→ Activity:
Look for the word "Right" in the entries and copy every line where it shows up.

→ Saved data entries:
——————————
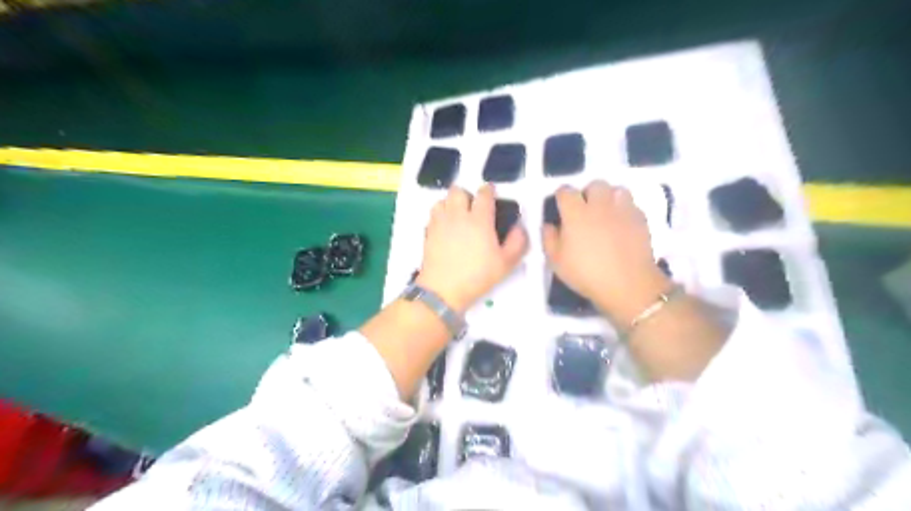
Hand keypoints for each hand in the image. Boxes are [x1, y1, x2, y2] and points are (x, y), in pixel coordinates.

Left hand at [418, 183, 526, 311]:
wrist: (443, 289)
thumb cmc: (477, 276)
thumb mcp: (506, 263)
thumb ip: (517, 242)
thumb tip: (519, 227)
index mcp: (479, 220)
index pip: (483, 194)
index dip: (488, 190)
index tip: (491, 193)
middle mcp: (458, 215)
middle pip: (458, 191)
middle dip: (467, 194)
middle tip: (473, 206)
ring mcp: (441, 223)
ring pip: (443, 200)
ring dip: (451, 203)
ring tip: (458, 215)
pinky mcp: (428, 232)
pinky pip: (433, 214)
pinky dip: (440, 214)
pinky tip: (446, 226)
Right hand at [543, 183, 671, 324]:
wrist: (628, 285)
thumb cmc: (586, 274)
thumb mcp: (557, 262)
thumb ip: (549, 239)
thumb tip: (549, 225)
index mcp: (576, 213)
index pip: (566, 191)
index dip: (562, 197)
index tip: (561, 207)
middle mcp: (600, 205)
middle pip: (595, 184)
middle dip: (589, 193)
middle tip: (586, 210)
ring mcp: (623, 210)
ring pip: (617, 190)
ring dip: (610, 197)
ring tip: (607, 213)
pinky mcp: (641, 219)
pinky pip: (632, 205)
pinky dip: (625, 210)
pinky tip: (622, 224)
——————————
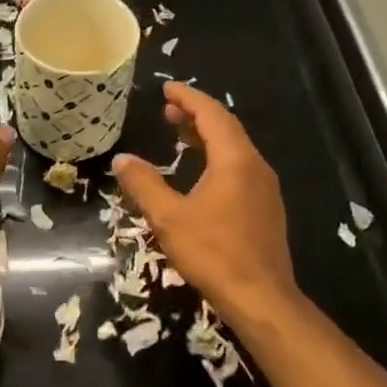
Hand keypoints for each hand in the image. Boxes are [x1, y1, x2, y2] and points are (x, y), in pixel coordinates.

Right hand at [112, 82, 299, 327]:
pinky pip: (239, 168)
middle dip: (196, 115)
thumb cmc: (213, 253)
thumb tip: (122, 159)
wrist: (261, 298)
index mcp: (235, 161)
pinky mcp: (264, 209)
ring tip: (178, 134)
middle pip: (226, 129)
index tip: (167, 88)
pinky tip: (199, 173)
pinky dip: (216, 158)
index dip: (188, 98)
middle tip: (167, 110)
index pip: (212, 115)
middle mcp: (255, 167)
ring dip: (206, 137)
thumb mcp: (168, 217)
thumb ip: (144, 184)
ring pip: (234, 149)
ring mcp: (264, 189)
——————————
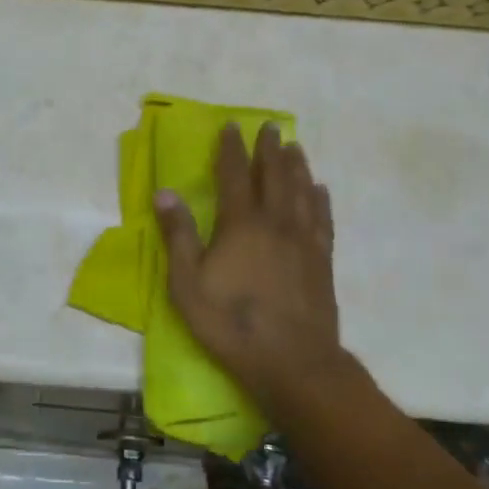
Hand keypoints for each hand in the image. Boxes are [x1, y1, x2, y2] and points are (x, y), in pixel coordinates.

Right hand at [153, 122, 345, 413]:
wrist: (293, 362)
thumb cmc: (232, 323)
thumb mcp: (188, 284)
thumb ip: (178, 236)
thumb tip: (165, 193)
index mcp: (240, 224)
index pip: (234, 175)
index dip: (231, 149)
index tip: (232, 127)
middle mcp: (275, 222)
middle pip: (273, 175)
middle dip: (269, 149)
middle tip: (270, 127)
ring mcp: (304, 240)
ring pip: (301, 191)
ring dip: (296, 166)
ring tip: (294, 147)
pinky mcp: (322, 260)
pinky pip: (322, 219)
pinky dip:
——————————
→ Exercise solution:
Right hand at [543, 183, 671, 324]:
Right hand at [112, 82, 299, 327]:
Right hand at [153, 122, 345, 413]:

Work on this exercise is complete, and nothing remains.